Without the images, print every line of the material below exactly as given.

GIVEN RECORDS Block Start

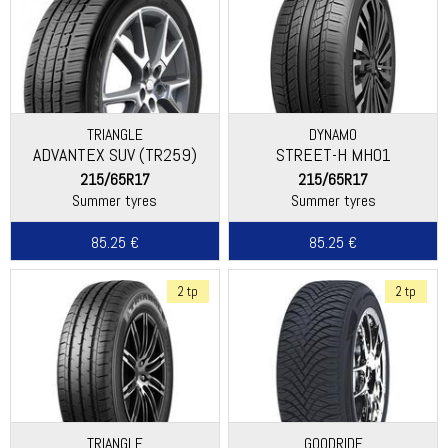
TRIANGLE
DYNAMO
ADVANTEX SUV (TR259)
STREET-H MH01
215/65R17
215/65R17
Summer tyres
Summer tyres
85.25 €
85.25 €
2 tp
2 tp
TRIANGLE
GOODRIDE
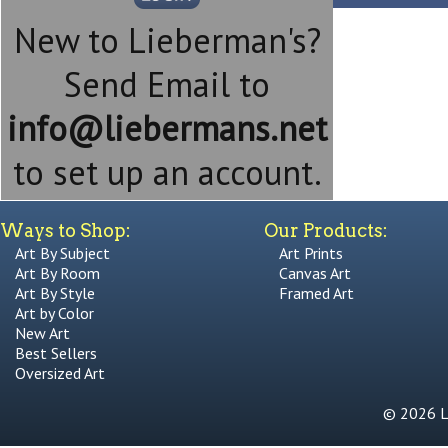
New to Lieberman's?
Send Email to
info@liebermans.net
to set up an account.
Ways to Shop:
Our Products:
Art By Subject
Art Prints
Art By Room
Canvas Art
Art By Style
Framed Art
Art by Color
New Art
Best Sellers
Oversized Art
© 2026 Li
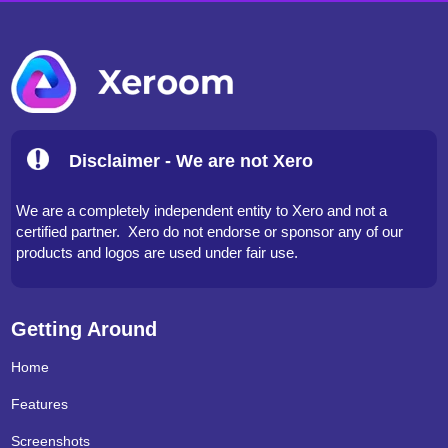
Disclaimer - We are not Xero
We are a completely independent entity to Xero and not a
certified partner. Xero do not endorse or sponsor any of our
products and logos are used under fair use.
Getting Around
Home
Features
Screenshots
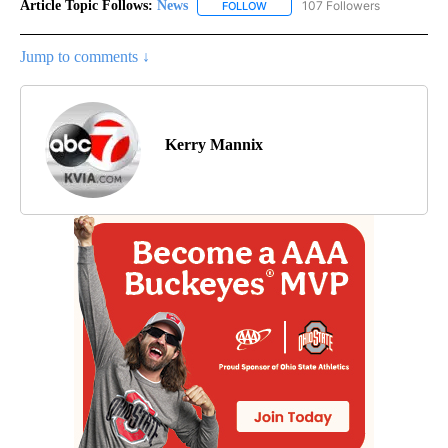
Article Topic Follows:
News
107 Followers
FOLLOW
FOLLOW "NEWS" TO RECEIVE NOT
Jump to comments ↓
Kerry Mannix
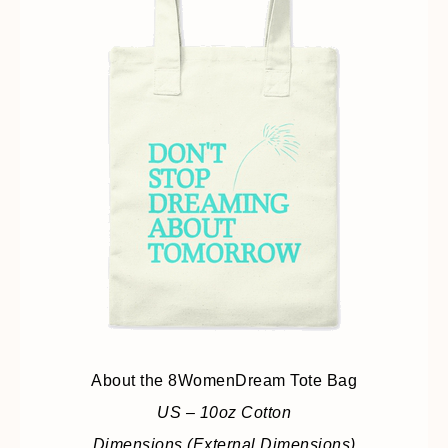
About the 8WomenDream Tote Bag
US – 10oz Cotton
Dimensions (External Dimensions)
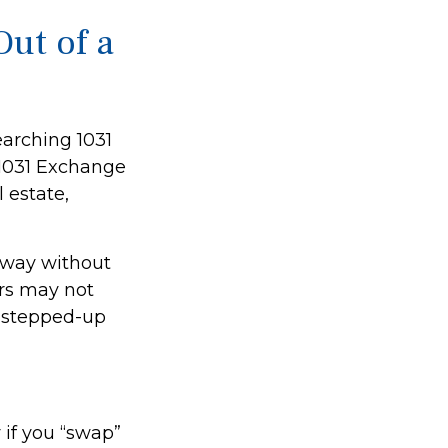
ut of a
earching 1031
A 1031 Exchange
 estate,
 away without
irs may not
ts stepped-up
 if you “swap”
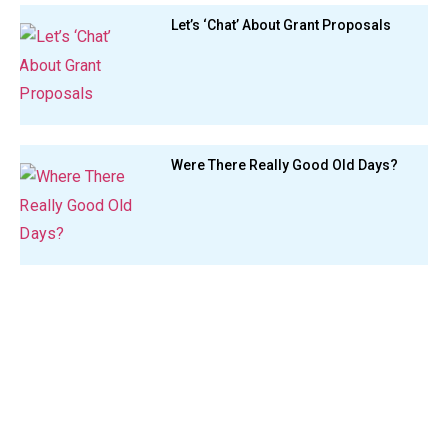
Let’s ‘Chat’ About Grant Proposals
Were There Really Good Old Days?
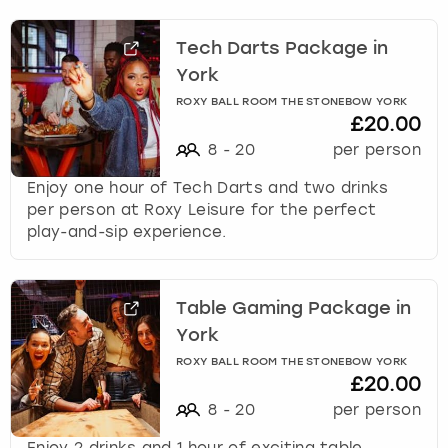
Tech Darts Package in
York
ROXY BALL ROOM THE STONEBOW YORK
£20.00
8
-
20
per person
Enjoy one hour of Tech Darts and two drinks
per person at Roxy Leisure for the perfect
play-and-sip experience.
Table Gaming Package in
York
ROXY BALL ROOM THE STONEBOW YORK
£20.00
8
-
20
per person
Enjoy 2 drinks and 1 hour of exciting table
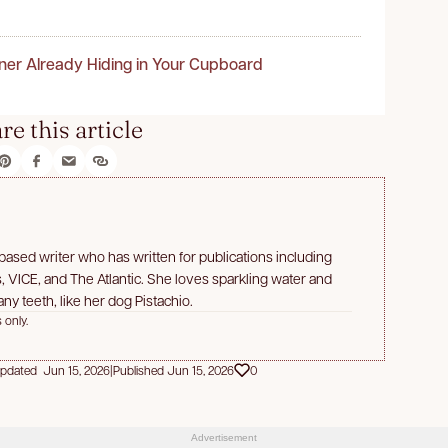
ner Already Hiding in Your Cupboard
re this article
a-based writer who has written for publications including
 VICE, and The Atlantic. She loves sparkling water and
ny teeth, like her dog Pistachio.
 only.
pdated Jun 15, 2026
|
Published Jun 15, 2026
0
Advertisement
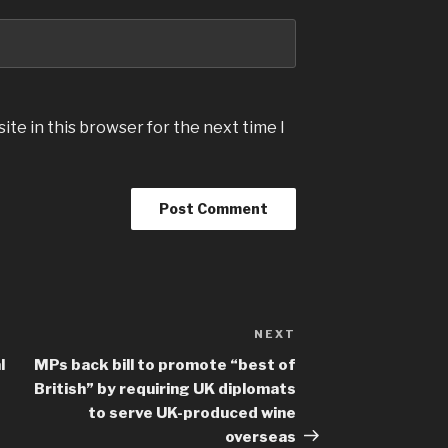
te in this browser for the next time I
NEXT
Next
Post
l
MPs back bill to promote “best of
British” by requiring UK diplomats
to serve UK-produced wine
overseas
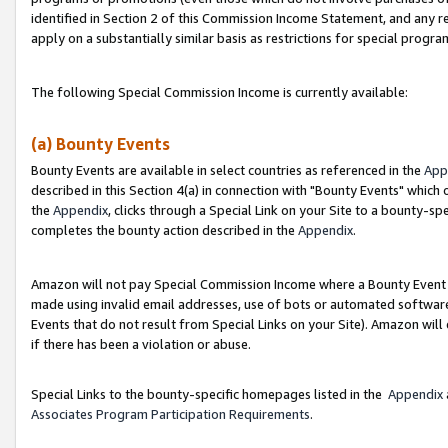
identified in Section 2 of this Commission Income Statement, and any r
apply on a substantially similar basis as restrictions for special progr
The following Special Commission Income is currently available:
(a) Bounty Events
Bounty Events are available in select countries as referenced in the
App
described in this Section 4(a) in connection with "Bounty Events" which
the
Appendix
, clicks through a Special Link on your Site to a bounty-s
completes the bounty action described in the
Appendix
.
Amazon will not pay Special Commission Income where a Bounty Event ha
made using invalid email addresses, use of bots or automated software
Events that do not result from Special Links on your Site). Amazon will 
if there has been a violation or abuse.
Special Links to the bounty-specific homepages listed in the
Appendix
Associates Program Participation Requirements
.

GIVEN RECORDS Block End

[RESPONSE TO THIS TASK]
TRIANGLE
DYNAMO
ADVANTEX SUV (TR259)
STREET-H MH01
215/65R17
215/65R17
Summer tyres
Summer tyres
85.25 €
85.25 €
2 tp
2 tp
TRIANGLE
GOODRIDE
New to Lieberman's?
Send Email to
info@liebermans.net
to set up an account.
Ways to Shop:
Our Products:
Art By Subject
Art Prints
Art By Room
Canvas Art
Art By Style
Framed Art
Art by Color
New Art
Best Sellers
Oversized Art
© 2026 Li
Disclaimer - We are not Xero
We are a completely independent entity to Xero and not a
certified partner. Xero do not endorse or sponsor any of our
products and logos are used under fair use.
Getting Around
Home
Features
Screenshots
Article Topic Follows:
News
107 Followers
FOLLOW
FOLLOW "NEWS" TO RECEIVE NOT
Jump to comments ↓
Kerry Mannix
About the 8WomenDream Tote Bag
US – 10oz Cotton
Dimensions (External Dimensions)
ut of a
earching 1031
A 1031 Exchange
 estate,
 away without
irs may not
ts stepped-up
 if you “swap”
Let’s ‘Chat’ About Grant Proposals
Were There Really Good Old Days?
Tech Darts Package in
York
ROXY BALL ROOM THE STONEBOW YORK
£20.00
8
-
20
per person
Enjoy one hour of Tech Darts and two drinks
per person at Roxy Leisure for the perfect
play-and-sip experience.
Table Gaming Package in
York
ROXY BALL ROOM THE STONEBOW YORK
£20.00
8
-
20
per person
Enjoy 2 drinks and 1 hour of exciting table
ner Already Hiding in Your Cupboard
re this article
a-based writer who has written for publications including
 VICE, and The Atlantic. She loves sparkling water and
ny teeth, like her dog Pistachio.
 only.
pdated Jun 15, 2026
|
Published Jun 15, 2026
0
Advertisement
te in this browser for the next time I
NEXT
Next
Post
l
MPs back bill to promote “best of
British” by requiring UK diplomats
to serve UK-produced wine
overseas
identified in Section 2 of this Commission Income Statement, and any r
apply on a substantially similar basis as restrictions for special progr
The following Special Commission Income is currently available:
(a) Bounty Events
Bounty Events are available in select countries as referenced in the
App
described in this Section 4(a) in connection with "Bounty Events" which
the
Appendix
, clicks through a Special Link on your Site to a bounty-s
completes the bounty action described in the
Appendix
.
Amazon will not pay Special Commission Income where a Bounty Event ha
made using invalid email addresses, use of bots or automated software
Events that do not result from Special Links on your Site). Amazon will 
if there has been a violation or abuse.
Special Links to the bounty-specific homepages listed in the
Appendix
Associates Program Participation Requirements
.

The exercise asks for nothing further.